Sunday, September 26, 2010

the old lady in Cana

I've had some time to do some leisurely reading today for the first time in weeks. I picked up Nikos Kazantzakis' The Last Temptation of Christ, and I am thoroughly enjoying it. Here is a line from the book spoken from an old woman in Cana as young Jesus runs away to join a monastery in the desert:

“…Don’t you know that God is found not in monasteries but in the homes of men! Wherever you find husband and wife, that’s where you find God; wherever children and petty cares and cooking and arguments and reconciliations, that’s where God is too. Don’t listen to those eunuchs. Sour Grapes! Sour Grapes! The God I’m telling you about, the domestic one, not the monastic: that’s the true God. He’s the one you should adore. Leave the other to those lazy, sterile idiots in the desert!”

-Nikos Kazantzakis

Saturday, September 25, 2010

Nugget Of Wisdom

"Good and evil both increase at compound interest. That is why the little decisions you and I make every day are of such infinite importance. The smallest good act today is the capture of a strategic point from which, a few months later, you may be able to go on to victories you never dreamed of. An apparently trivial indulgence in lust or anger today is the loss of a ridge or railway line or bridgehead from which the enemy may launch an attach otherwise impossible."
-C.S. Lewis

I have forgotten and excluded the principle of trivial sacrifice for the Lord. When I got back from my mission, I would make little sacrifices daily from me to the Lord. I would turn off a show I was enjoying and read a verse. I would close my computer and go on a prayerful, meditative walk. I would consecrate an act to the Lord. I don't find myself doing that much anymore... and I miss it.
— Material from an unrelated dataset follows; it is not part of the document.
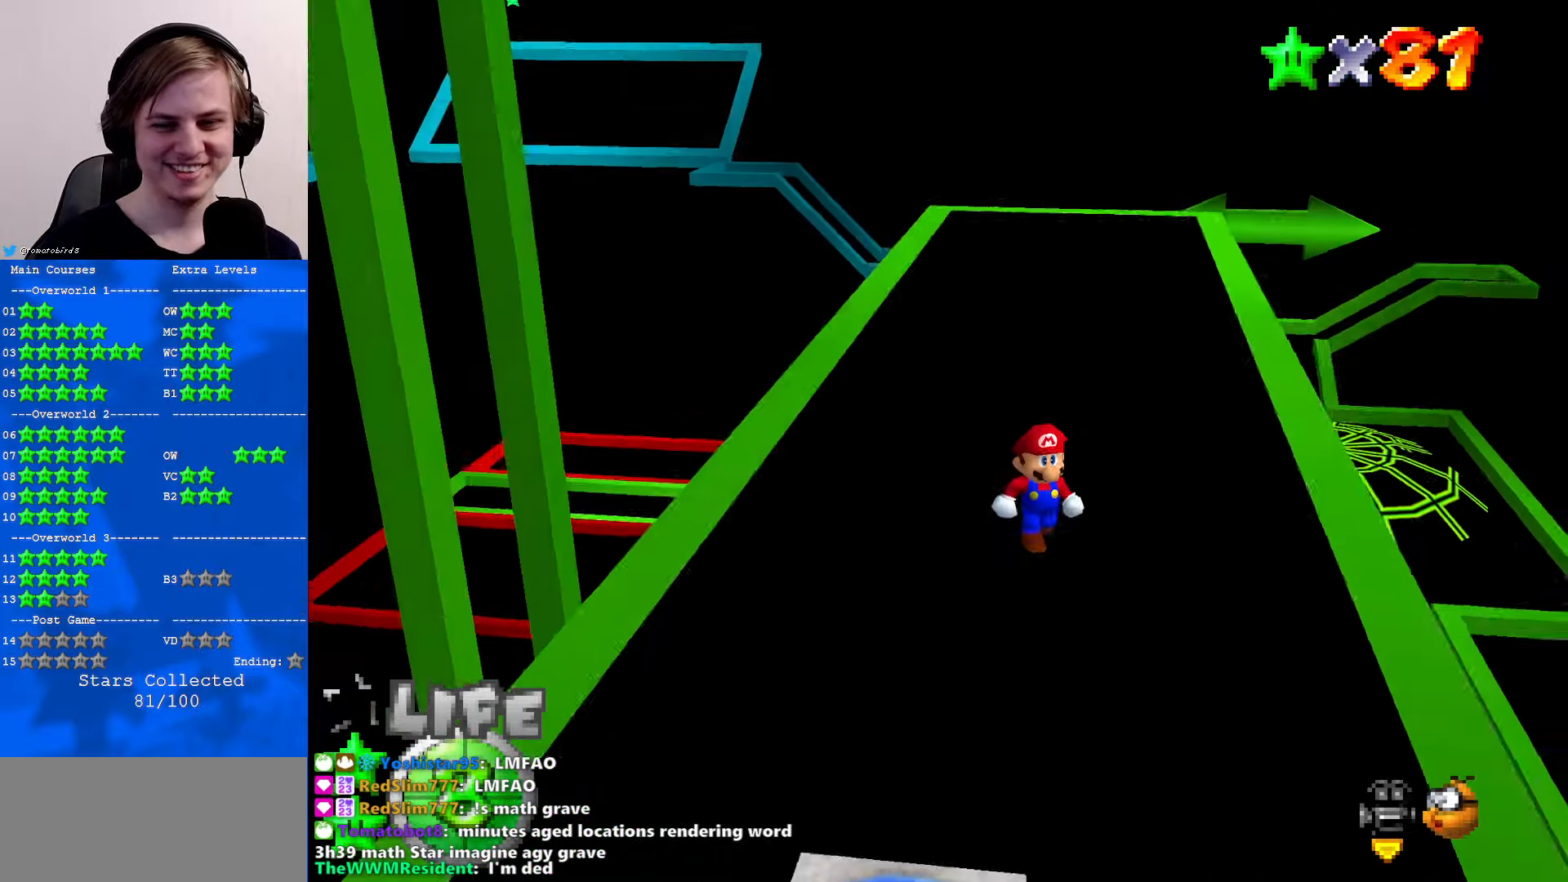
{"buttons": [], "left_stick": "right", "events": [[300, "left_stick", "right"]]}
"Nobody can always have devout feelings: and even if we could, feelings are not what God principally cares about. Christian Love, either towards God or towards man, is an affair of the will... He will give us feelings of love if He pleases. We cannot create them for ourselves, and we must not demand them as a right. But the great thing to remember is that, though our feelings come and go, His love for us does not:
It is not wearied by our sins, or out indifference; and, therefore, it is quite relentless in its determination that we shall be cured of those sins, at whatever cost to us, at whatever cost to Him."
-C.S. Lewis

"Be not overcome of evil, but overcome evil with good" -Romans 12:21

Thursday, September 23, 2010


Do you ever miss that feeling of first knowledge? You know, where your mental eyes open to a concept or where something you heard on Jeopardy finally makes sense? The older I get, the more my education progresses, the less I get that transcendent feeling. It is an absence of wonder, of surprise, a difficult quench to the thirsting for something intellectually stimulating.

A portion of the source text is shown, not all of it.